Bakteriler o kadar hızlı değişebilir ki en modern antibiyotikler bile artık etkili değildir (sözde antibiyotik direnci). Her yıl, herhangi bir antibiyotiğe dirençli bakteri türü gittikçe artmaktadır. Bilim adamları, 20-30 yıl içinde hastaların tedavisinin çok zor olabileceği konusunda uyarıyorlar. Giderek daha tehlikeli bakterilere kapılmamak için ne yapmalı?
Yüz yıldan daha kısa bir süre önce, bakterilere karşı mücadele neredeyse imkansızdı, çünkü ilk antibiyotik - penisilin - yalnızca 2. Dünya Savaşı sırasında kitlesel olarak kullanılmaya başlandı. Antibiyotiklerin tedaviye dahil edilmesi, birçok ölümcül hastalığı sadece birkaç gün veya hafta içinde tedavi edilebilir hale getirdi. Ne yazık ki, birkaç yıl sonra ilk penisiline dirençli stafilokoklar ortaya çıktı. Şu anda yüzde 95'in üzerinde. bu bakterilerin türleri penisilin antibiyotiklerine karşı duyarsızdır. Yine, tedaviler etkisizdir ve insanlar zatürre, menenjit ve sepsisten ölür.

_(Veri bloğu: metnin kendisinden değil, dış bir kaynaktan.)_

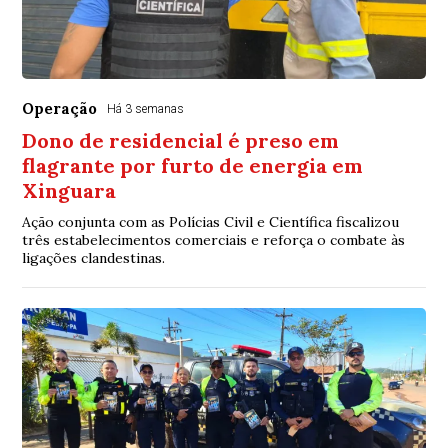
Operação
Há 3 semanas
Dono de residencial é preso em
flagrante por furto de energia em
Xinguara
Ação conjunta com as Polícias Civil e Científica fiscalizou
três estabelecimentos comerciais e reforça o combate às
ligações clandestinas.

Antibiyotiklerin gerekli korunması
Bu neden oldu? Bunun ana nedeni, antibiyotiklerin doktorlar tarafından yaygın olarak reçete edilmesi ve hastalar tarafından uygunsuz kullanılmasıdır. Buna, antibakteriyel preparatların veterinerlik, çiftçilik, tarım ve kimya endüstrisinde yaygın olarak kullanılması da eklenmiştir. Bütün bunlar, bakterilerin kendilerini onlara karşı savunmaya başlamasına, DNA'larını değiştirmesine ve sonunda yok edilemez hale gelmesine neden olur. Mutant bakteriler tüm dünyada hastalarla birlikte seyahat eder. Yakın zamanda, bağırsak bakterisi Klebsiella KPC'nin neden olduğu bir başka tehlikeli antibiyotiğe dirençli enfeksiyon dalgası Polonya'ya ulaştı.

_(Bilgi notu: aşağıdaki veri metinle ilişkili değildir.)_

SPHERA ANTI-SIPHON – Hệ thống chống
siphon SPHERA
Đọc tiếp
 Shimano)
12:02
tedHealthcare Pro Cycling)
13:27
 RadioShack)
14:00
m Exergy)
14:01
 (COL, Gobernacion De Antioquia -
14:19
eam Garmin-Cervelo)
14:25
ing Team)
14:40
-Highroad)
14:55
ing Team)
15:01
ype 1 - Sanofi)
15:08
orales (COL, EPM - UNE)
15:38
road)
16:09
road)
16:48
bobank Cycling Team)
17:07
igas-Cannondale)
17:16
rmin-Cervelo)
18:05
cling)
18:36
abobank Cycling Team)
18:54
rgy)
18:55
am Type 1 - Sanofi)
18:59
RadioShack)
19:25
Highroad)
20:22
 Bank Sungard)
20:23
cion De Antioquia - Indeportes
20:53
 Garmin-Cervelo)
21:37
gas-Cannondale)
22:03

Bilim adamları ve doktorlar, antibiyotikleri dikkatli ve sorumlu bir şekilde kullanmaya başlamazsak, birkaç yıl içinde tıbbın güçsüz kalacağı tehlikeli salgınlar olabileceği konusunda uyarıyorlar. Bunu önlemek için, DSÖ yönergelerine göre, felaketi önlemek için dünya çapında özel programlar oluşturulmuştur. Buradaki fikir, bu ilaçları kullanmak için mantıklı, kontrollü bir sistem oluşturmaktır, böylece bakteriler bu ilaçlara bu kadar çabuk direnç göstermezler. Polonya'da, Ulusal Antibiyotik Koruma Programı 2004 yılından beri mevcuttur.
Antibiyotik kullanımında daha sağduyu
Dirençli bakteri dalgası yavaş yavaş oluşur. Bu süreci geciktirmek için antibiyotik kullanımını sınırlandırmak için her şey yapılmalıdır. Halkı, antibiyotikler bir baş ağrısı hapı gibi tedavi edilmeye devam ederse, yakında çalışmayı bırakacakları konusunda uyarıyoruz. İnsan sağlığının tehlikede olduğu yerlerde bakteri bulaşma yollarını kesmek için hijyen ve dezenfeksiyon kurallarının katı bir şekilde uygulanması da önemlidir.
Antibiyotikler nasıl etki eder?
Antibiyotikler bakterilerle (protozoa ve mantarlar dahil) çeşitli şekillerde savaşabilir. Bu mikroorganizmaların yaşam süreçlerini bozarak ölümlerine (bakterisidal etki) neden olurlar veya üremeyi sınırlandırmak için hücrelerinde meydana gelen metabolik değişiklikleri bozarlar (bakteriostatik etki). Örneğin penisilin grubundan ilaçlar, bakteri duvarlarının yapısını uyaran enzimlerin aktivitesini bloke ederken, streptomisin bakterilerin içindeki proteinlerin sentezine müdahale eder ve gramisidin hücre zarının geçirgenliğini bozar. Bununla birlikte, bakteriler hayatta kalmak için mücadele ederken, kendilerini giderek daha etkili bir şekilde savunmaya başlıyorlar.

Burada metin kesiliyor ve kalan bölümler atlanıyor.